ANALYSES

La Revue internationale et stratégique en conversation avec Bruno Latour

Tribune
11 octobre 2022
Par l'Institut de relations internationales et stratégiques


Disparu dans la nuit du 8 au 9 octobre 2022, Bruno Latour nous avait, ces dernières années, fait l’honneur de partager dans les pages de La Revue internationale et stratégique le fruit de certaines de ses réflexions. Elles se situaient à la croisée perpétuelle et la lisière partagée de champs disciplinaires multiples. Ces échanges mêlaient minutieusement la géopolitique aux effets souterrains de la prise de conscience écologique, forçaient la politique à s’intéresser à la philosophie des sciences et des techniques, et confrontaient surtout la science politique à ses limites, au point qu’elle y perdit parfois ses pieds et ses premiers principes.

Dans le cadre d’une réflexion sur les liens entre géopolitique et technologie, par exemple, Bruno Latour expliquait que « la technologie est une façon de faire de la politique qui a l’avantage d’apparaître pendant un temps comme une nécessité inévitable, hors du politique, avant que l’on s’aperçoive du contraire. » Et d’ajouter : « Le problème des techniques est qu’elles sont toujours immédiatement entraînées dans le “hype”, la fascination et l’autonomie, alors qu’elles sont en réalité tout le contraire. »

À l’occasion de ce travail consacré aux conséquences des bouleversements de la troisième révolution industrielle sur les enjeux de puissance qui font et défont l’ordre international, il confiait à Olivier de France et François-Bernard Huyghe que « la technologie paraît impossible à absorber dans une réflexion politique […] dès lors que l’on autonomise. » Elle représente des agrégats de décisions, de législation, d’égalisation des brevets. Si nous sommes fascinés par la « hype » de la domination des GAFA et de l’immatérialité du numérique, la situation actuelle de l’informatique n’aurait rien d’inédit. « En revanche, il est possible de renverser la perspective » : aujourd’hui, l’humain touche peut-être enfin du doigt le « moyen de rendre concrètes, visibles et matérielles l’ensemble des connexions qui auparavant étaient invisibles », dans un « dispositif » qui pourrait « ressembler à un système nerveux planétaire ».

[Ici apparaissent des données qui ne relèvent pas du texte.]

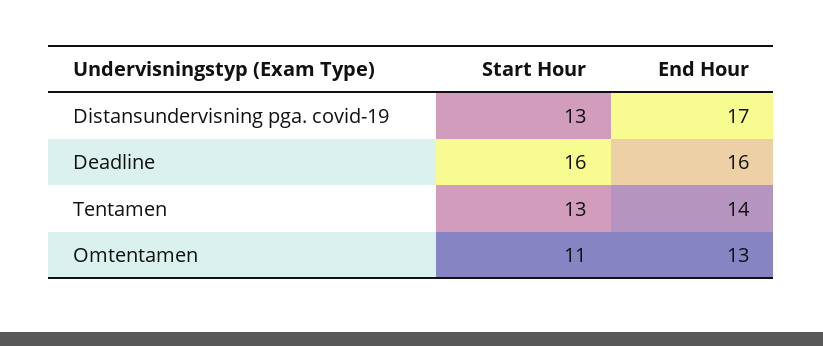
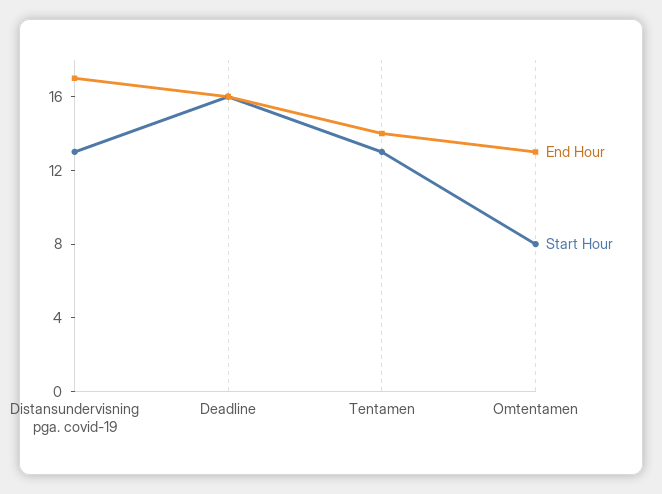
Start Hour, Omtentamen: 11 -> 8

Ainsi aurions-nous « autonomisé les techniques comme s’il s’agissait d’un phénomène extérieur […] à la politique la plus ordinaire. » Or « le pouvoir s’est toujours exercé de manière explicite par la chimie, l’électricité ou encore l’atome. »

Dans le cadre d’un échange consacré à la géopolitique de la nature, Bruno Latour soulignait de surcroît à quel point la vision géopolitique repose sur le postulat que l’espace est « là » pour être « occupé et exclusif » : « si vous êtes là, les autres ne peuvent pas y être. [Cette vision] procède de l’idée d’une surface à peu près plane, pour laquelle est souvent utilisée la métaphore de l’échiquier. En géopolitique, cet échiquier ne vient pas simplement définir l’espace à l’intérieur de chacun des États-nations. Chaque pays a aussi une définition de l’extérieur. Or, ces définitions de l’extérieur varient constamment. Il est donc une exclusivité des gens qui “ont de l’espace”, et une puissance qui distribue les pièces sur l’échiquier mondial. […] L’écologie force la géopolitique à renouer avec une dimension “géo” qui complique considérablement cet échiquier. », détaillait-il à Bastien Alex, Olivier de France et Marc Verzeroli. La révolution que provoque l’écologie sur l’échiquier du jeu classique des puissances peut ainsi être perçue comme le signe de l’entrée dans une nouvelle ère géopolitique, celle d’un « nouveau régime climatique » qui se caractérise par l’éclatement de l’espace et la multiplication des grilles de lecture, et qui fait que « la souveraineté a changé de lieu et de figure. »

La métaphore de l’échiquier perd par là de sa puissance explicative. Cette rupture explique à quel point il est nécessaire aujourd’hui de ménager la possibilité que la géopolitique de la nature vienne remettre en cause la nature même de la géopolitique.